Il sait que le "en" (le "mensonge" lui a fait penser au "en" de "en forme" et non à "Antonio", que le "son" n'était pas celui de "garçon" et le "ge", pas celui de "je suis".Un autre, à sa place aurait fait appel à d'autres références, à celles ancrées dans sa propre mémoire.
 
Ce qui est à remarquer, c'est qu'aujourd'hui, l'acquisition est double. Face au mot "mensonge" dont la lecture est maintenant devenue sûre,
- il y a perception de la signification
- il y a graphie, mise en mémoire grâce au cheminement qui a permis sa lecture.
Ce cheminement restera longtemps présent dans l'esprit de l'enfant. En même temps que la vision de mensonge, lui repasseront en mémoire très vite toutes les références personnelles acquises bien avant et auxquelles il a fait appel.
 
Ce savoir là, il est solide, ancré. Il s'est mis en place au cours d'un grand nombre de situations, d'expériences, de remarques. Il s'est fixé dans la mémoire avec toutes ses références orthographiques.

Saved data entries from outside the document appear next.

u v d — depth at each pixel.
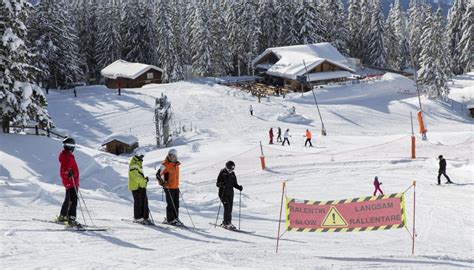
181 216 16.42
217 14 84.56
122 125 53.84
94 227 11.05
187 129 51.56
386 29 94.56
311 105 62.75
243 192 25.22
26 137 28.00
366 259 9.19
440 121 59.34
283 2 89.81
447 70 75.69
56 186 17.12
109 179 26.36
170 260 8.56
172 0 97.81
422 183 24.91
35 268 7.53
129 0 88.12
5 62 26.69
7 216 11.67
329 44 82.25
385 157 32.28
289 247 10.85
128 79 79.62
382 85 71.50
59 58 69.06
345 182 26.53
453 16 93.50
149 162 35.75
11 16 26.19
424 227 15.98
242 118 55.28
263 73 80.75
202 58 82.31
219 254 9.22
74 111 57.66
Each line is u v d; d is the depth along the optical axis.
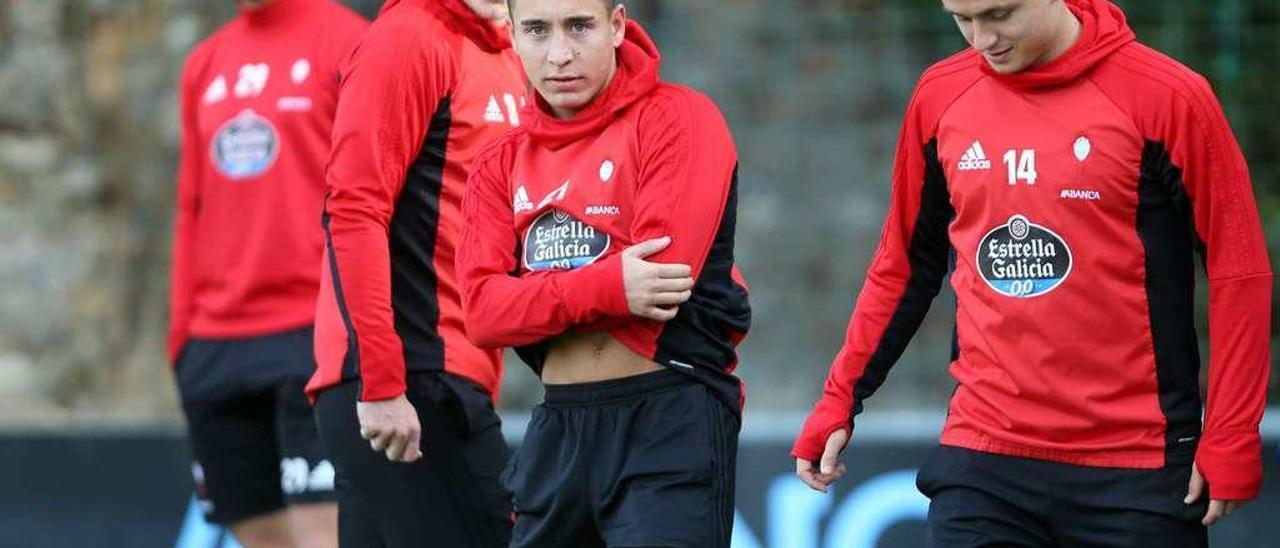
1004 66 13.33
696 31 34.34
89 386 34.50
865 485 23.19
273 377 19.22
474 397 16.00
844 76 33.69
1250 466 13.26
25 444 25.83
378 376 15.12
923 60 33.50
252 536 20.23
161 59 36.00
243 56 19.53
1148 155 13.26
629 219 13.66
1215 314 13.34
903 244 14.66
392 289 15.76
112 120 36.25
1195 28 31.09
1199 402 13.70
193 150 20.03
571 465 13.61
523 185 14.03
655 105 13.73
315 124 19.14
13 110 36.44
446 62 15.67
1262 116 31.16
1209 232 13.28
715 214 13.52
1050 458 13.70
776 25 34.12
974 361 14.02
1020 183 13.51
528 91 16.58
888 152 33.22
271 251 19.25
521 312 13.52
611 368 13.62
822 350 31.86
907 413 28.89
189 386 19.89
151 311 34.94
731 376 14.05
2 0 36.78
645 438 13.42
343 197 15.19
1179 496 13.47
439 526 15.96
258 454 19.95
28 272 35.22
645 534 13.15
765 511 23.44
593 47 13.57
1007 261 13.63
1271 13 31.00
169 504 25.33
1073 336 13.48
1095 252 13.37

Ces deux exemples démontrent que lorsqu'en MNL on en est arrivé à la découverte et à la rnaîtrise de la combinatoire, on sait non seulement organiser la succession des phonèmes pour produire le "bruit du mot" mais on sait choisir les phonèmes qui sont nécessaires pour produire sa graphie conforme au français en usage.
 
"C'est comme"
clé de la -fixation de l'orthographe pour l'enfant en MNL, devient clé de l'élargissement de ses compétences orthographiques lorsqu'il est devenu adulte.
 
En effet, dès les premiers contacts avec l'écrit, la MNL, dont l'objectif est toujours le sens, permet de comprendre qu'un mot dans un contexte déclenche une image mentale qui dépend de sa graphie
Cette graphie est donc perçue comme très importante. L'exploration et la production permanentes des écrits, parce que, s'occupant du sens, vont à tout moment déboucher sur des remarques orthographiques et aboutir à des classements.
 
C'est grâce au "c'est comme" ou "c'est pas comme» qu'on est parvenu à la maîtrise du code.
Cela a été le moyen essentiel qui, d'emblée, permettait de trouver du sens ou de fabriquer le mot pour accéder au sens.
 
Cette attitude de questionnement au sujet du code devient automatisme, réflexe,
Le lecteur lit pour le sens, mais en même temps, sans s'en rendre compte, il classe les mots qu'il rencontre et qu'il n'a pas forcément l'habitude de voir.
Il les associe d'emblée aux séries existantes dans sa mémoire ou crée une nouvelle série. Il peut dire : "Hier dans telle lecture, j'ai vu ce mot, il s'écrit de telle façon."
 
Pourtant son esprit quêtait du sens et non du code. L'orthographe s'est fixée à son insu. Pour produire de l'écrit dont il ne connaît pas l'orthographe, il ira, comme en MNL, cherche I'orthographe juste là où elle se trouve : dictionnaire ou autres documents.